EARLY AMERICAN CONDITIONS 1

WHAT happened in Michigan was typical of the whole

western situation. In the early days of its statehood it had planned and partly built two lines of railroad across its lower peninsula, from east to west. So severely, however, was the state shaken by the panic that in spite of its heroic efforts to meet its obligations the word Michigan became a scarecrow to eastern capital. As the years went on and there proved to be no possibility of completing the roads or even of procuring the money necessary to keep them in repair, it grew plain that the state must get rid of them. One, the Michigan Central, one hundred and forty-five miles long, ran from Detroit to Kalamazoo. The other, the Michigan Southern, also ran nowhere, but achieved the same result with less effort, being only seventy-five miles long. The roads together had cost $3,500,000. Accordingly, placing its dilapidated property on the bargain-counter, the state waited for customers.

At last, in 1845, the railroads attracted the attention of two young men, both easterners who had gone West, and both persuaded not only that the day of prosperity for the West was about to dawn, but that, if the right means were taken, eastern capital could be brought to look upon a western road with favor. One of the men was James F. Joy, a graduate of Dartmouth College and the Harvard Law School, who had come to Detroit and was waiting for his practice to grow. The other was John W. Brooks, the superintendent of the Auburn and Roches'ter Railroad in New York. They believed that if the Michigan Central could be rehabilitated and completed for the remaining third of the distance to Lake Michigan, it would prove a profitable investment. It would open up the rich farming land of

1 From An American Railroad Builder: John Murray Forbes, by Henry G. Pearson, Boston, 1911. By permission.
•••••
**What the task asks:** Carry the passage on Michigan's early state railroads forward from the point where it stops. The lines that come next are separate material and are not part of the railroad passage.

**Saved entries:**
•••••
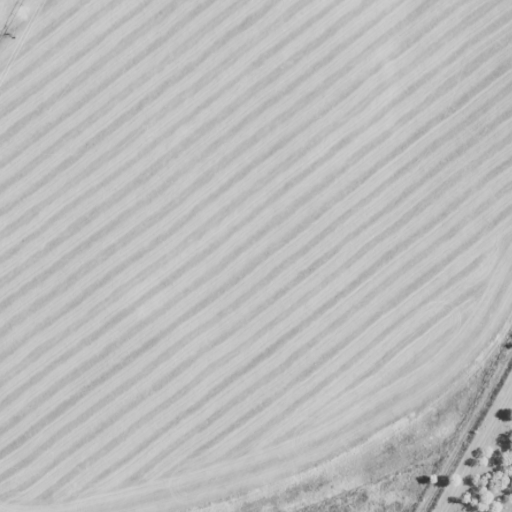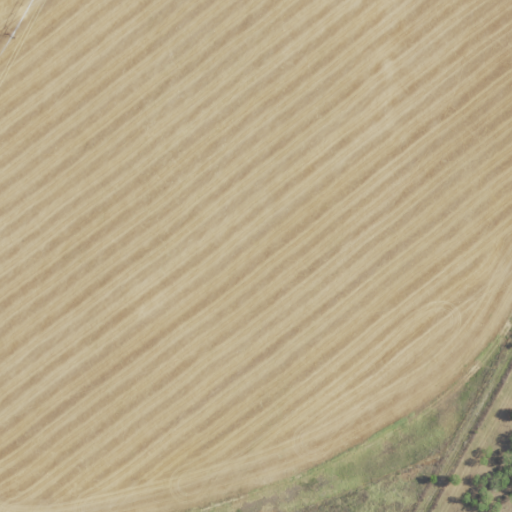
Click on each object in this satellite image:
road: (467, 431)
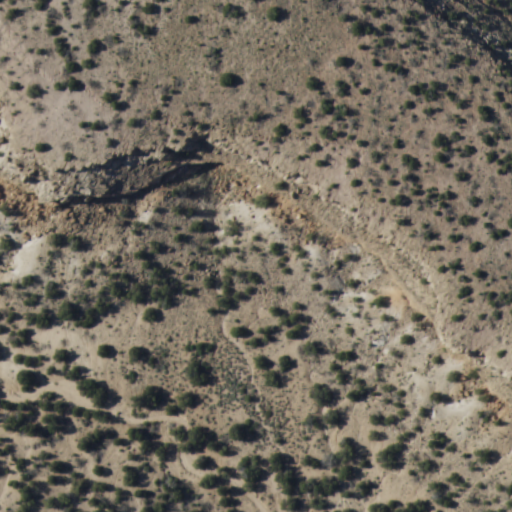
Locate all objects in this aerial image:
road: (70, 407)
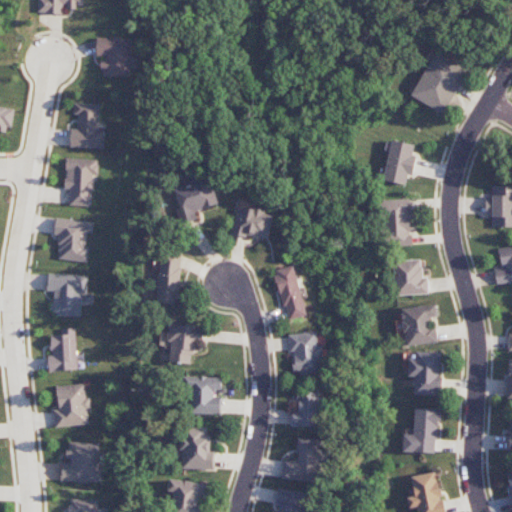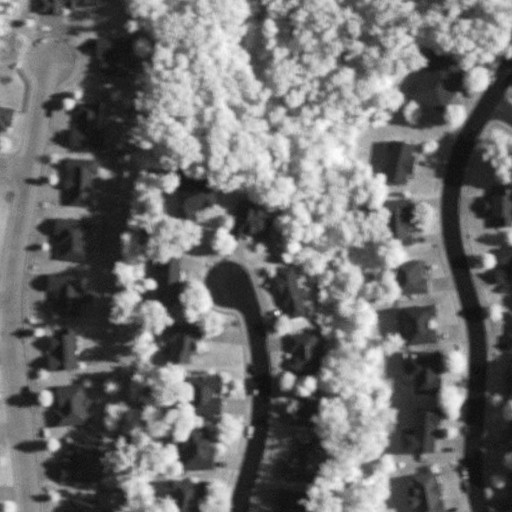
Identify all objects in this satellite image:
building: (114, 56)
building: (439, 83)
road: (499, 107)
building: (5, 118)
building: (86, 127)
building: (400, 162)
road: (15, 168)
building: (80, 180)
building: (500, 206)
building: (253, 222)
building: (398, 223)
building: (72, 239)
building: (504, 265)
building: (169, 276)
road: (462, 277)
building: (410, 278)
road: (12, 284)
building: (512, 287)
building: (68, 293)
building: (290, 293)
building: (419, 325)
building: (185, 342)
building: (64, 351)
building: (306, 354)
building: (426, 372)
building: (509, 380)
building: (203, 395)
road: (262, 396)
building: (72, 406)
building: (308, 410)
building: (422, 432)
building: (510, 435)
building: (197, 449)
building: (305, 462)
building: (81, 463)
building: (509, 479)
building: (426, 493)
building: (290, 501)
building: (83, 505)
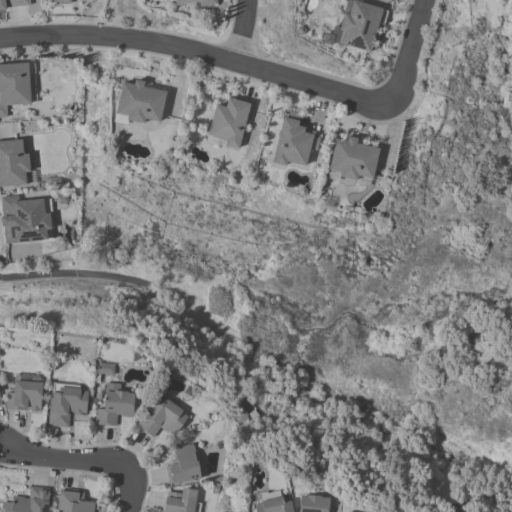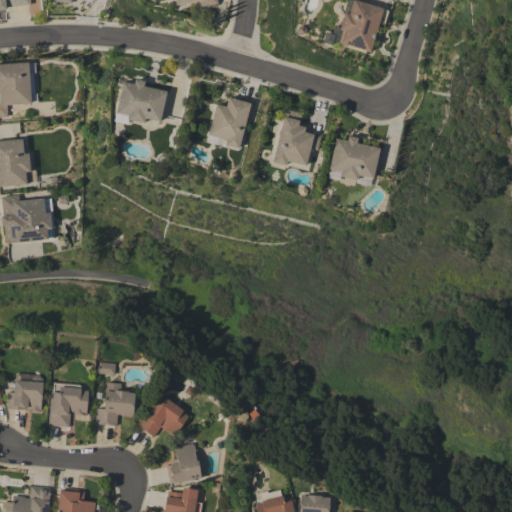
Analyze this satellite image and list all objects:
building: (60, 1)
building: (61, 1)
building: (195, 2)
building: (195, 2)
building: (12, 3)
building: (13, 3)
building: (360, 24)
building: (358, 25)
road: (243, 32)
road: (200, 53)
road: (410, 53)
building: (13, 84)
building: (12, 85)
building: (138, 101)
building: (139, 101)
building: (228, 120)
building: (229, 120)
building: (291, 140)
building: (292, 140)
building: (350, 159)
building: (351, 160)
building: (12, 162)
building: (12, 163)
building: (25, 218)
building: (22, 219)
building: (105, 368)
building: (24, 392)
building: (24, 393)
building: (0, 403)
building: (65, 403)
building: (65, 403)
building: (113, 404)
building: (113, 404)
building: (161, 417)
building: (161, 417)
road: (87, 462)
building: (181, 464)
building: (182, 464)
building: (31, 500)
building: (179, 500)
building: (180, 500)
building: (27, 501)
building: (71, 501)
building: (71, 502)
building: (271, 503)
building: (311, 503)
building: (312, 503)
building: (272, 505)
building: (345, 511)
building: (347, 511)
•••••
**Written response:**
Michigan; better still, it would constitute a link in the shortest route from the East to Chicago and the Mississippi Valley. At that time the traveller left the cars at Buffalo, where he took a steamer which conveyed him, by the roundabout way of Lake Huron and the Straits of Mackinaw, to the head of Lake Michigan. If he had good luck, his boat reached Chicago in four days and a half; not infrequently six days were needed. With the railroad completed across Michigan, the time from Buffalo could be reduced to thirty-six hours. Of course, Brooks reasoned, it was conceivable that as years went on a railroad might be built along the southern shore of Lake Erie to Toledo, and from there to Chicago; but the cost of such an undertaking would be so stupendous and the returns so uncertain that he dismissed the possibility from his calculations. The Michigan Central was, it is true, a railroad in the wilderness; nevertheless its strategic position was such that it could hold its own against the circuitous water route. With eastern capital and eastern control, it was practically certain to succeed. Filled with this conviction Brooks, then twenty-six years old, set forth in the winter of 1845-46 to make the acquaintance of men of means in Boston and New York in the hope of interesting them in his scheme.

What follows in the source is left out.